When you look back on your career, what is the best piece of advice that you’ve ever received?

Three things, to be candid. Many many years ago, the guy who founded WIRED Magazine—I used to be the editor of a magazine called Shift that I started years ago—told me, make sure that whatever you do in life, you try something that’s so risky and ambitious, that even if you fail, you will fail upward. So even the experience of trying is so worthwhile, that even if it doesn’t work, you learn so much that it’s worth it. Because if you try something incremental, even if you succeed, it’s not worth much and if you fail it’s not worth much.

I was also told ‘don’t be afraid to be afraid’. You’re going to be nervous in your life. Everybody is. The people that say they’re not nervous are actually lying, they are nervous. It’s not about getting over the fear, you live with it, and don’t let that stop you from trying new things.

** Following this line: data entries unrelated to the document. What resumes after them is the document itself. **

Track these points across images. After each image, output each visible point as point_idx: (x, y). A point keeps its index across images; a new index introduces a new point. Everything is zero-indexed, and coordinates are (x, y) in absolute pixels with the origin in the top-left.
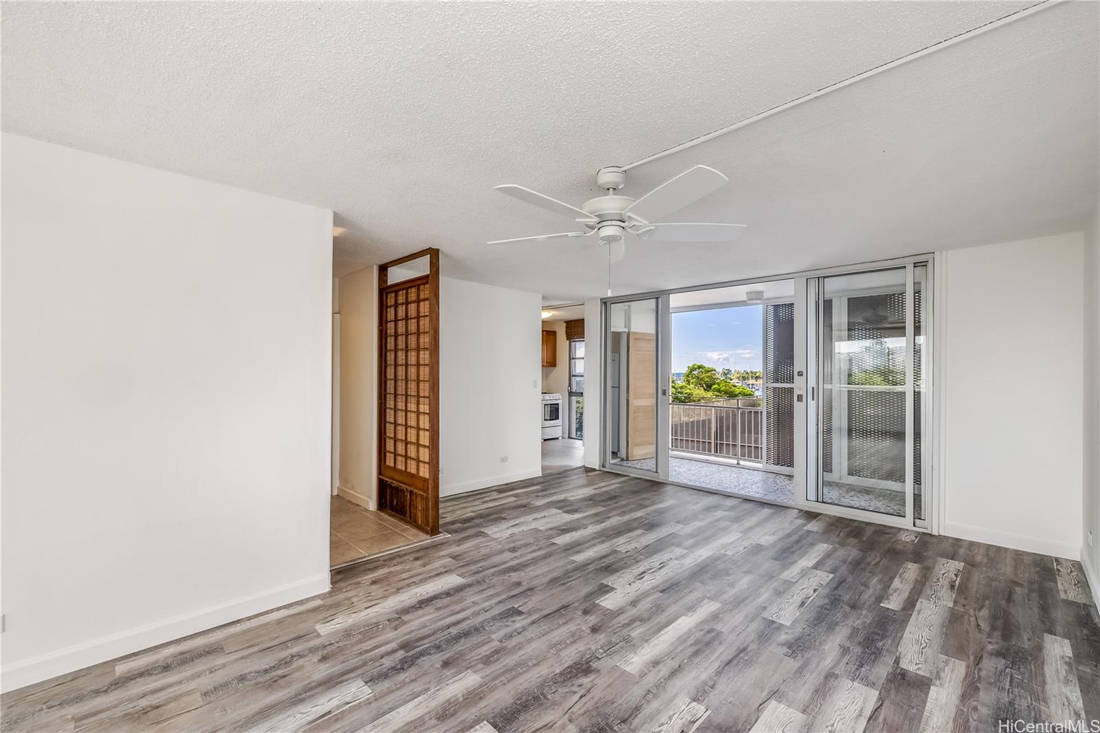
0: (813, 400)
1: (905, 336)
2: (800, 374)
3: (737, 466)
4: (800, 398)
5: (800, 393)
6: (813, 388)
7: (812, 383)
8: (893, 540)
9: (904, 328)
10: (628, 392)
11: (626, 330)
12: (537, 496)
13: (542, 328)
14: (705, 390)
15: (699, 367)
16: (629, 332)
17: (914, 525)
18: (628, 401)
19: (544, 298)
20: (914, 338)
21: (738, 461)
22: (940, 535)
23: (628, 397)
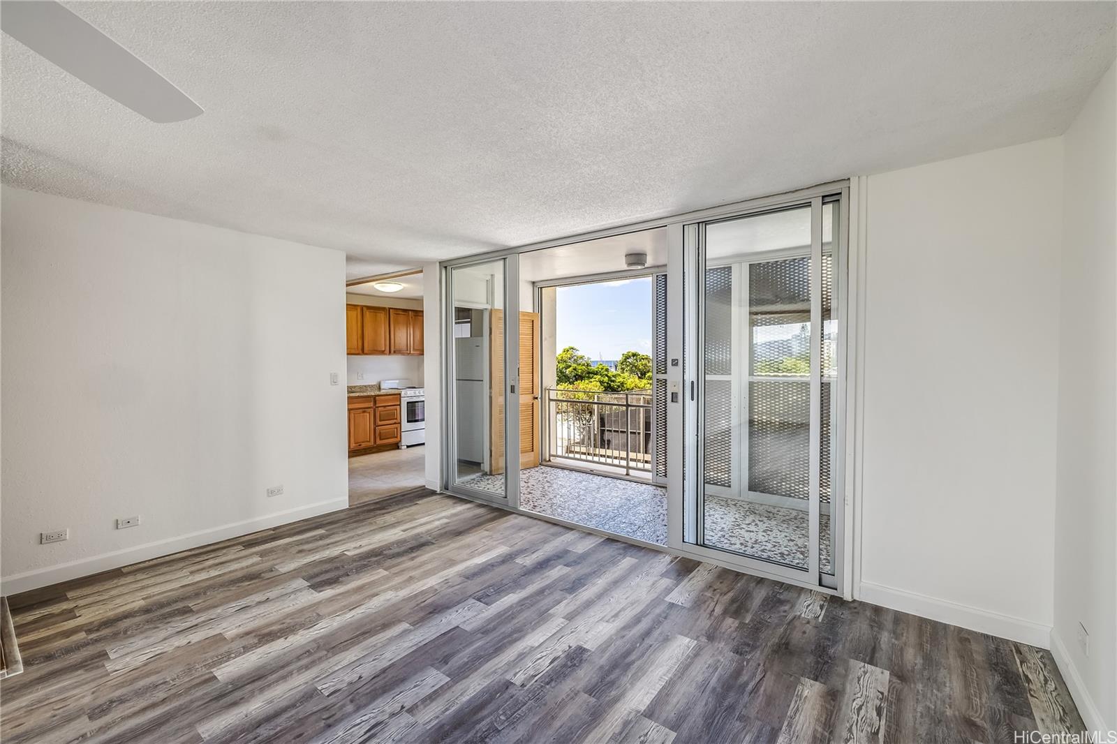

Finally, I was told this by a really great journalist, never be afraid to ask a question. It’s not a sign of stupidity, it’s a sign of curiosity.

The same journalist told me that even when it’s tough to ask someone a question, you’re doing the favour because you’re telling the story. And if you’re really telling the story genuinely, you’re not intruding on people, you’re actually telling the story. So never be afraid to ask a question. You’re not sounding stupid and you’re not stealing anything. You’re doing it in the service of telling a story and getting at something.

That means you’re listening and you’re asking more than you’re preaching which is really bad. As soon as you’re a know-it-all you’re toast in this business.

And that’s the difference between a journalist and a partisan. A partisan person knows the answer before they ask the question. So they already have the answer and it doesn’t matter what the question is because they are defending a position. A journalist doesn’t know the answer before they ask the question. And if you figure that out then you’re okay.